Zwangsarbeit in einem Kieswerk 1939 – 1945
(am Beispiel der Baufirma Habermann & Guckes)
7. Das Ende der Zwangsarbeit in Deutschland (2)
Abends kehrten die „Wattenbeker“ mit dem Zug nach Bordesholm zurück und übernachteten wie gewohnt auf dem Gelände von Habermann & Guckes an der Verladestation. Dieser Tagesablauf wurde (nach der Erinnerung von Jesionek) im Sommer 1944 abrupt unterbrochen und änderte sich einschneidend: Die nach Kiel fahrenden Polen durften nicht mehr in „ihrer“ Wohnbaracke übernachten. Sie wurden (ohne einen für sie ersichtlichen Grund) unter scharfe Bewachung gestellt und mussten die nächsten Monate im Zwangsarbeiterlager der DWK in Wattenbek verbringen. Das seit 1941 bestehende Lager befand sich – von der Verladestation aus gesehen – in südöstlicher Richtung in einer Entfernung von einem Kilometer Luftlinie. Es umfasste elf Wohnbaracken und hatte eine Belegungskapazität von ungefähr 550 Personen.[7-9] Von Jesionek gibt es zwei Fotos, die beweisen, dass er tatsächlich auch noch das Lager der DWK in Wattenbek kennen lernen musste. Er konnte sich auch daran erinnern, dass hier zeitgleich mehr als 100 Franzosen untergebracht waren. Auf dem Weg zu ihren Arbeitsplätzen in Kiel wurden die Polen jetzt von Wachmännern begleitet. Es ist offensichtlich, dass diese einschneidenden Veränderungen im Umgang mit den Zwangsarbeitern aus Polen auf das Attentat auf Hitler am 20. Juli 1944 zurückzuführen sind.

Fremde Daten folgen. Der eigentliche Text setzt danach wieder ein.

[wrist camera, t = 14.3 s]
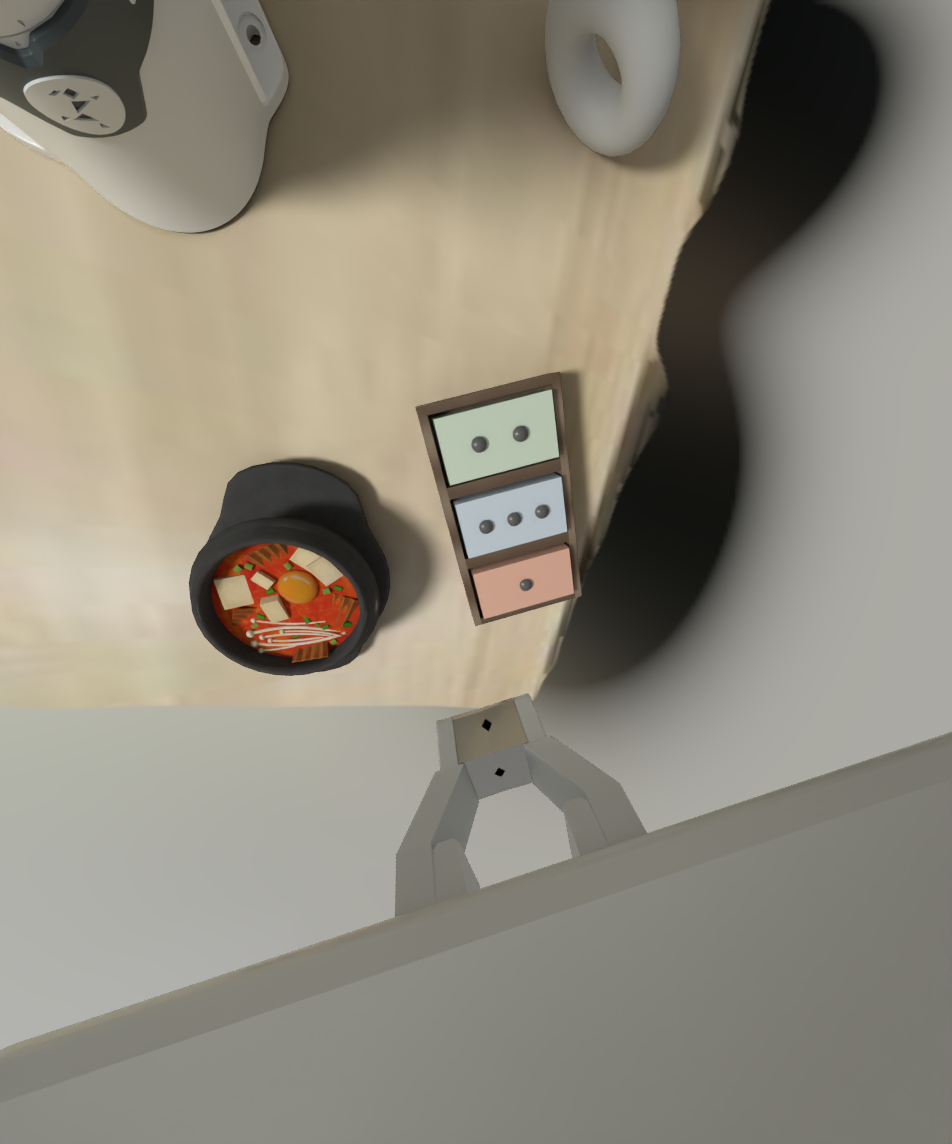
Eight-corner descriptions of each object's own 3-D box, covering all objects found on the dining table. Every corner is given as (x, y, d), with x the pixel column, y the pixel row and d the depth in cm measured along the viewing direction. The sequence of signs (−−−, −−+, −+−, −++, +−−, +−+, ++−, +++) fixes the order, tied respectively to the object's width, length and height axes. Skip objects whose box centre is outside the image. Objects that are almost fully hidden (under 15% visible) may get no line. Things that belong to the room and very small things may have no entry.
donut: (630, 153, 30) (724, 52, 21) (600, 194, 31) (678, 113, 22) (549, 15, 26) (623, -181, 17) (517, 66, 27) (571, -95, 18)
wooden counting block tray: (415, 406, 35) (416, 408, 32) (546, 373, 36) (559, 372, 33) (470, 610, 47) (475, 626, 44) (570, 582, 47) (581, 595, 44)
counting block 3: (468, 562, 42) (473, 575, 39) (558, 537, 43) (570, 549, 40) (479, 604, 45) (484, 620, 42) (563, 580, 46) (575, 594, 43)
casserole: (387, 662, 48) (383, 711, 41) (229, 662, 44) (193, 716, 37) (395, 469, 38) (392, 488, 30) (190, 448, 34) (128, 463, 26)
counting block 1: (431, 417, 35) (433, 419, 32) (539, 389, 36) (552, 389, 32) (446, 478, 38) (450, 486, 35) (547, 451, 38) (560, 457, 35)
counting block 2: (451, 496, 39) (455, 505, 36) (549, 470, 39) (562, 477, 36) (464, 547, 42) (469, 559, 38) (556, 522, 42) (568, 532, 39)
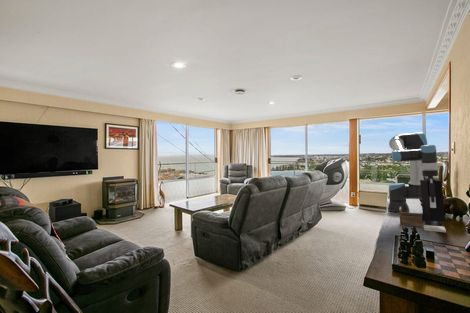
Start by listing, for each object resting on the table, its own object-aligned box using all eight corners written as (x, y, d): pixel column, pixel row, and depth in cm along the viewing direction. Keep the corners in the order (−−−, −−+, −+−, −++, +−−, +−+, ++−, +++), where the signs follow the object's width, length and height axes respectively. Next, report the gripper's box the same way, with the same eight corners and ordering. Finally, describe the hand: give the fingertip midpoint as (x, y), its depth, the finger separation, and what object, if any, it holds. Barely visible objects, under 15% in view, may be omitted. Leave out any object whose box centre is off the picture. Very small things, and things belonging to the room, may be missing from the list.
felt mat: (423, 226, 153) (423, 224, 153) (444, 228, 147) (444, 226, 147) (424, 230, 145) (424, 228, 145) (446, 232, 139) (446, 230, 139)
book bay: (400, 220, 169) (399, 206, 170) (422, 222, 162) (420, 207, 163) (400, 224, 159) (399, 209, 160) (422, 226, 152) (421, 211, 153)
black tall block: (445, 222, 141) (441, 174, 143) (430, 221, 143) (426, 175, 144) (437, 219, 149) (433, 174, 150) (422, 219, 151) (419, 174, 152)
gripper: (421, 169, 158) (424, 203, 158) (422, 170, 141) (425, 208, 140) (436, 169, 154) (438, 203, 153) (439, 170, 136) (442, 209, 135)
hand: (432, 206), depth 146 cm, fingers closed on black tall block, 9 cm apart
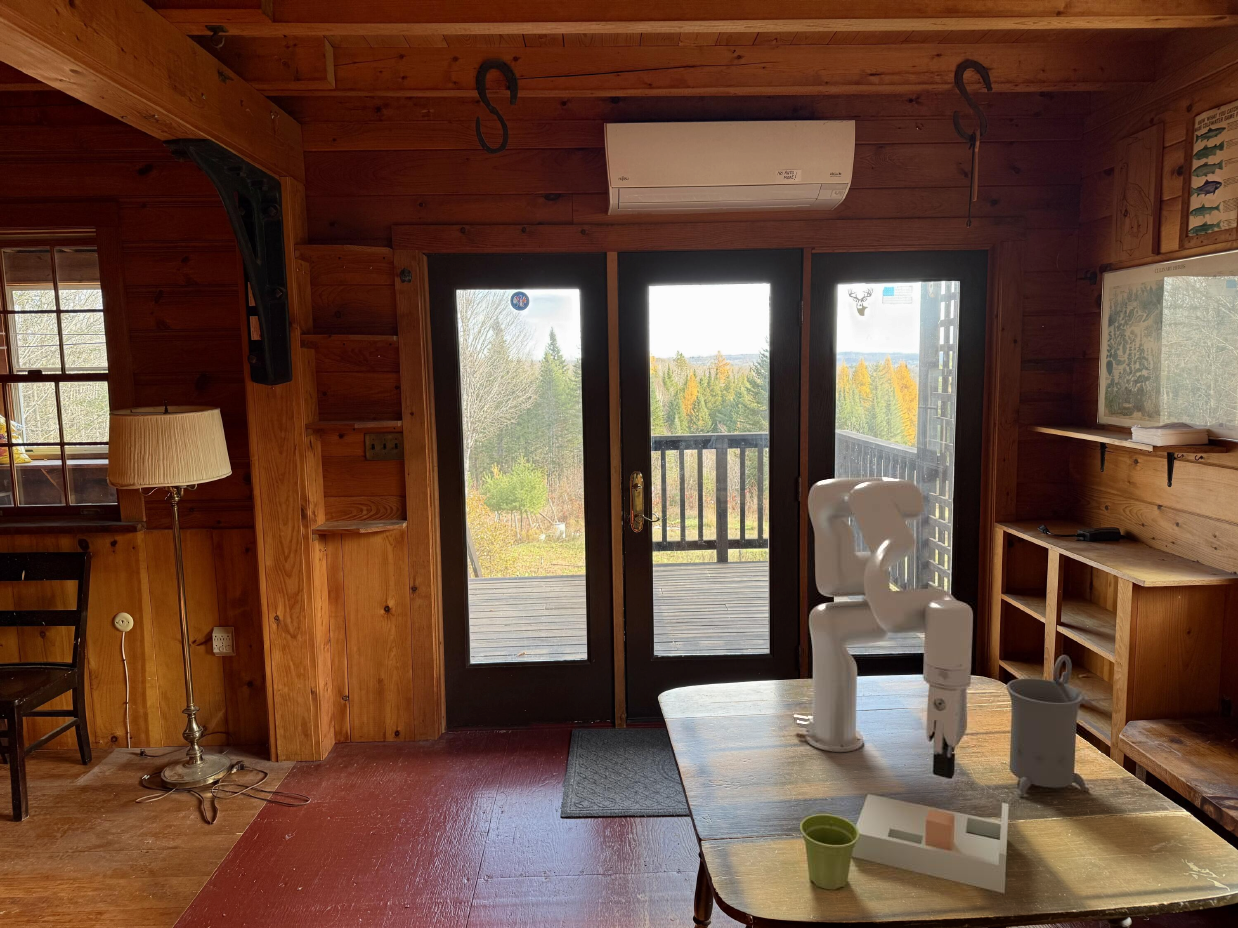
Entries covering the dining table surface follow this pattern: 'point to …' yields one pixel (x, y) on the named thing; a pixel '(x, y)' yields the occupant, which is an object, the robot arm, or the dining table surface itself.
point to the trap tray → (900, 842)
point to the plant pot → (829, 849)
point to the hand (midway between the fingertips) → (943, 774)
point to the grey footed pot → (1044, 730)
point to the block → (940, 829)
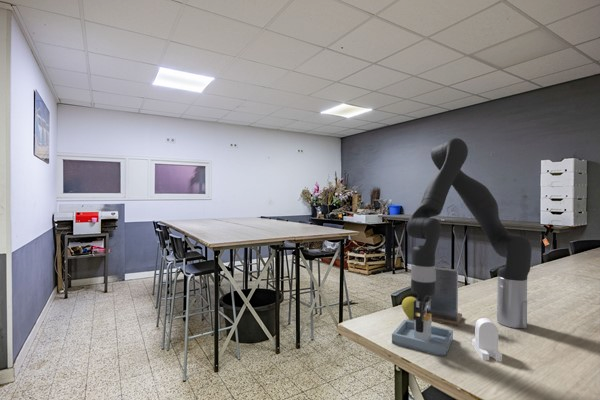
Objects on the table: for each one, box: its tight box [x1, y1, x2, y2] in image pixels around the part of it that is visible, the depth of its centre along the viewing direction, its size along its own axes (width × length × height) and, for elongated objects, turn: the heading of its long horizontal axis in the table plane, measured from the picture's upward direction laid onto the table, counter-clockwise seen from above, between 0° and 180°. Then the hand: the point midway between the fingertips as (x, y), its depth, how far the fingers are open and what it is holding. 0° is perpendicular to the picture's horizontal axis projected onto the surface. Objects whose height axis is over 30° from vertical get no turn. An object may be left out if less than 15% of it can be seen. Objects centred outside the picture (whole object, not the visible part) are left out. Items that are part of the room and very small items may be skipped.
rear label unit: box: [430, 266, 463, 327], centre depth 126 cm, size 16×10×20 cm, turn 56°
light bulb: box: [401, 296, 417, 322], centre depth 120 cm, size 7×7×10 cm
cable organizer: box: [471, 317, 503, 362], centre depth 98 cm, size 5×10×10 cm, turn 169°
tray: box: [391, 319, 454, 358], centre depth 106 cm, size 16×14×3 cm
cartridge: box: [414, 313, 433, 342], centre depth 106 cm, size 4×4×8 cm
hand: (422, 327), depth 106 cm, fingers open, 8 cm apart
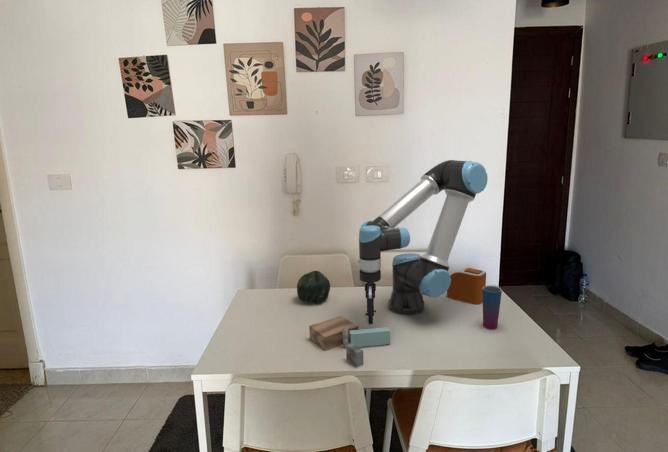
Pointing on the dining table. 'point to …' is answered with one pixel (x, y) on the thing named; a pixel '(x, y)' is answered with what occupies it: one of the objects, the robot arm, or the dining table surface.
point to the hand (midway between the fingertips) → (370, 330)
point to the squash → (313, 287)
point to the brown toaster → (467, 285)
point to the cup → (491, 306)
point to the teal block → (370, 337)
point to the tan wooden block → (337, 337)
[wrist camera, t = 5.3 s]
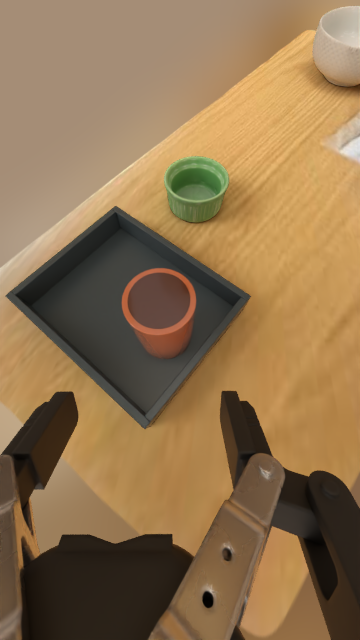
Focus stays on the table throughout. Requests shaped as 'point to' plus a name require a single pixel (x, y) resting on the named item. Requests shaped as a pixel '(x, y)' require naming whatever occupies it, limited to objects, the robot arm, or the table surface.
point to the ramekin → (196, 188)
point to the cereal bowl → (339, 46)
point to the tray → (107, 315)
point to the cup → (160, 311)
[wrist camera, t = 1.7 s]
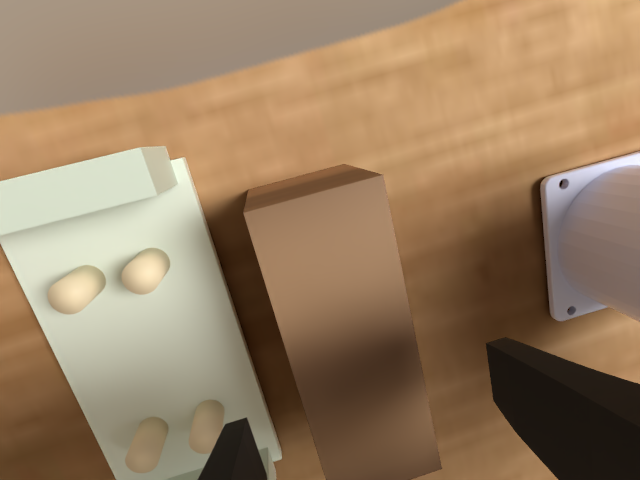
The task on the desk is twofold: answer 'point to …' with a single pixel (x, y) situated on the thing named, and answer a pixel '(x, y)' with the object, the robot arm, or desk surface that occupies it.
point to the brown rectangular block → (345, 321)
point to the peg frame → (136, 309)
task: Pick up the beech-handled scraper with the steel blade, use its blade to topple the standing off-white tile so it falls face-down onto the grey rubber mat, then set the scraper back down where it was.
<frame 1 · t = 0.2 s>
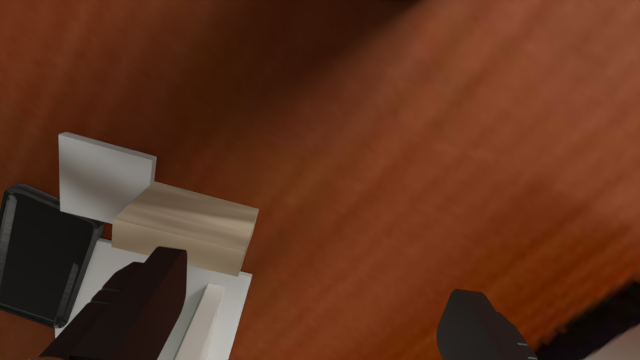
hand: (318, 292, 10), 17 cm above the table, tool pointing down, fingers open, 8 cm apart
tile: (206, 328, 34), resting on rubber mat
phone 2: (49, 257, 31), on the table
scraper: (152, 193, 28), on the table
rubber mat: (149, 312, 33), on the table
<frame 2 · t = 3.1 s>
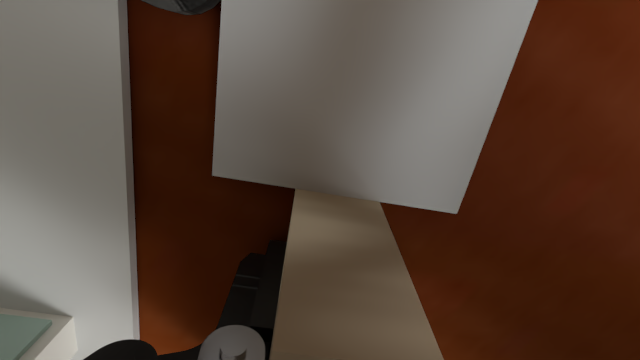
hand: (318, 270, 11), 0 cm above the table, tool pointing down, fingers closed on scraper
scraper: (336, 184, 10), on the table, touching gripper
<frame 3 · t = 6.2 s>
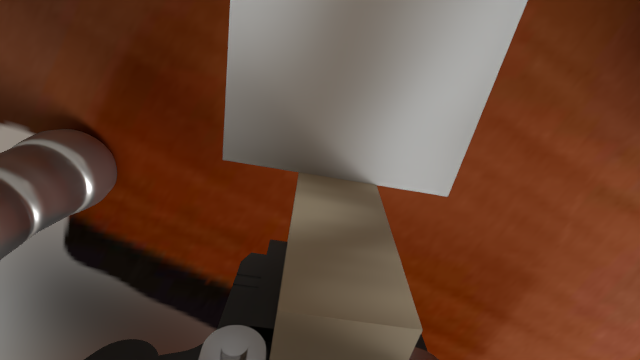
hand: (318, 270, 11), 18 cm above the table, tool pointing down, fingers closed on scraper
scraper: (337, 167, 11), point 16 cm above the table, touching gripper
plastic bottle: (90, 159, 28), on the table
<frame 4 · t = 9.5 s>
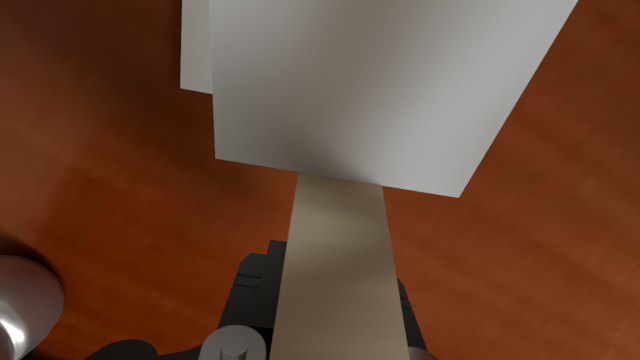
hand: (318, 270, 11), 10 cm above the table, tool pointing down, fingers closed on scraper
scraper: (340, 161, 10), point 9 cm above the table, tilted 18°, touching gripper
plastic bottle: (31, 279, 23), on the table
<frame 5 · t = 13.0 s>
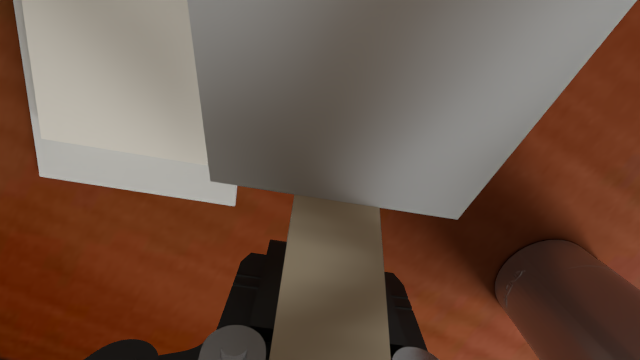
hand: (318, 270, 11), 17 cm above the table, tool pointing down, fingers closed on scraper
tile: (131, 149, 25), point 1 cm above the table, tilted 90°, touching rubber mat
scraper: (338, 180, 10), point 17 cm above the table, tilted 26°, touching gripper
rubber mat: (138, 82, 25), on the table
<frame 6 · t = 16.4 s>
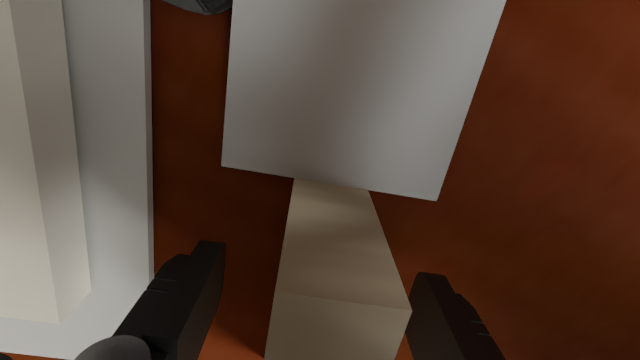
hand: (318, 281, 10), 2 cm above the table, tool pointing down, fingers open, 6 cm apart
scraper: (330, 175, 11), on the table
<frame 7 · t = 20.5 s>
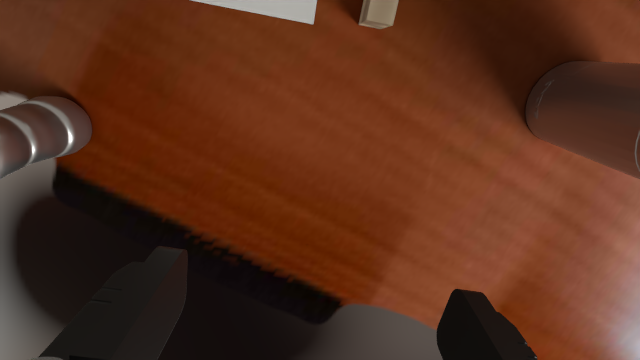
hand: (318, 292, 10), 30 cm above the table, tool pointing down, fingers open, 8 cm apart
plastic bottle: (72, 121, 38), on the table
at the end: tile tilted 90°; tile inside the target area (0.6 cm from its centre), point 1.4 cm above the table; scraper inside the target area (0.2 cm from its centre), on the table — task done.
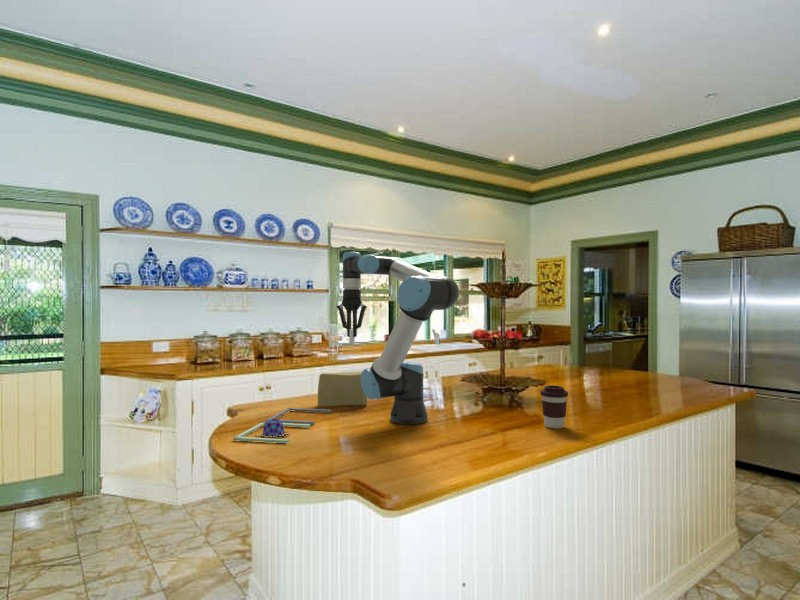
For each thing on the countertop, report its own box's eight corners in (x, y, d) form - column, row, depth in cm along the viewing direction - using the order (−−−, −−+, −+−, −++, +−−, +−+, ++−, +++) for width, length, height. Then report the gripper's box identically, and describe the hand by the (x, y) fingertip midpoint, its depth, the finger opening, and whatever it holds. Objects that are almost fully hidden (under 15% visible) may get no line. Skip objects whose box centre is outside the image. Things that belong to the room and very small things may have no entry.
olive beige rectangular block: (318, 408, 207) (318, 375, 207) (317, 404, 216) (316, 372, 216) (367, 405, 212) (367, 373, 212) (363, 401, 222) (363, 370, 222)
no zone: (331, 412, 199) (331, 409, 199) (313, 425, 179) (313, 422, 179) (288, 410, 203) (288, 407, 203) (266, 423, 182) (266, 420, 182)
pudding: (255, 441, 159) (255, 426, 159) (257, 432, 171) (257, 417, 171) (291, 438, 162) (291, 423, 162) (290, 429, 174) (290, 415, 174)
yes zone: (310, 427, 176) (310, 424, 176) (286, 444, 155) (286, 440, 155) (262, 425, 179) (262, 421, 179) (233, 441, 159) (233, 437, 159)
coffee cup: (569, 424, 179) (569, 385, 179) (566, 431, 170) (566, 390, 170) (542, 421, 183) (542, 383, 183) (538, 428, 174) (538, 388, 174)
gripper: (368, 289, 199) (369, 344, 198) (339, 289, 201) (339, 343, 201) (364, 288, 191) (364, 345, 191) (334, 288, 193) (334, 345, 193)
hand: (352, 344), depth 196 cm, fingers closed
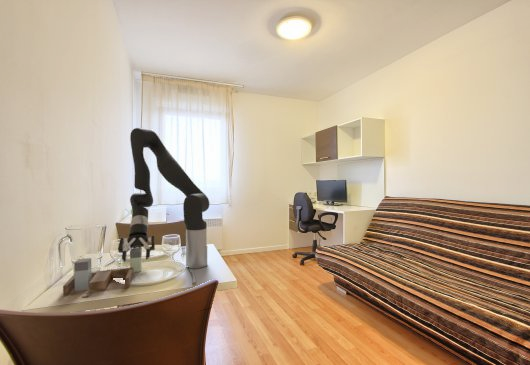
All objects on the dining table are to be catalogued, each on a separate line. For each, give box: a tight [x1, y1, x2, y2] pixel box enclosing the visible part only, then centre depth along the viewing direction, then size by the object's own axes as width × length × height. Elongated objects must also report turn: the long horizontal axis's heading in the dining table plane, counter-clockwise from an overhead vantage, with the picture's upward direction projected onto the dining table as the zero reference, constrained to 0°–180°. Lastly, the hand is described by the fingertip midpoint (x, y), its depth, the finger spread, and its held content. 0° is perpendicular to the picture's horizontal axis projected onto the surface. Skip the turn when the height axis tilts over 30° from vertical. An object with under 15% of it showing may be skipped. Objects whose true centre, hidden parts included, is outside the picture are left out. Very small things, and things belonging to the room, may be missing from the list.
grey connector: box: [73, 257, 92, 291], centre depth 91 cm, size 4×4×10 cm
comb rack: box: [62, 267, 134, 297], centre depth 93 cm, size 20×11×4 cm, turn 110°
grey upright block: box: [129, 247, 143, 273], centre depth 108 cm, size 4×4×10 cm
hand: (135, 259), depth 108 cm, fingers open, 8 cm apart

Jesionek mit Kollegen hinter Stacheldraht |
Im Hintergrund Häuser an der Brügger Chaussee Nr.35 (vorne), Nr.30 (links) und Nr.34 (rechts) |
Für Stanislaw Jesionek bot sich im Dezember 1944 eine günstige Gelegenheit, um an den vorzeitigen Abschied aus Schleswig-Holstein zu denken. Sein Vater war schwer erkrankt, und er hatte sich mehrmals vergeblich um eine Urlaubsgenehmigung bemüht: „Ich habe dann einen Brief aus Polen bekommen – von zu Hause – auf Deutsch – mit einem Attest, dass mein Vater sehr krank sei.“ Mit diesem Dokument ist Jesionek wiederum zum Amtsvorsteher nach Bordesholm gegangen und konnte ihn diesmal dazu bewegen, den gewünschten Urlaub zu genehmigen. Ingenieur Grimm war damit als Betriebsleiter gar nicht einverstanden, er musste die Entscheidung des Amtsvorstehers aber akzeptieren. Von Grimm wurde Jesionek streng ermahnt: „Du kriegst Urlaub bis zum 2. Januar 1945. Wenn du bis zum 3. Januar nicht wieder hier bist, wirst du [an die] Gestapo überführt.“ Diese Drohung hatte für Jesionek keine große Bedeutung mehr: „Aus dem Urlaub bin ich nicht mehr zurückgekommen, denn die russische Armee kam und ich bin in der 1. polnischen Armee gelandet.“[7-10]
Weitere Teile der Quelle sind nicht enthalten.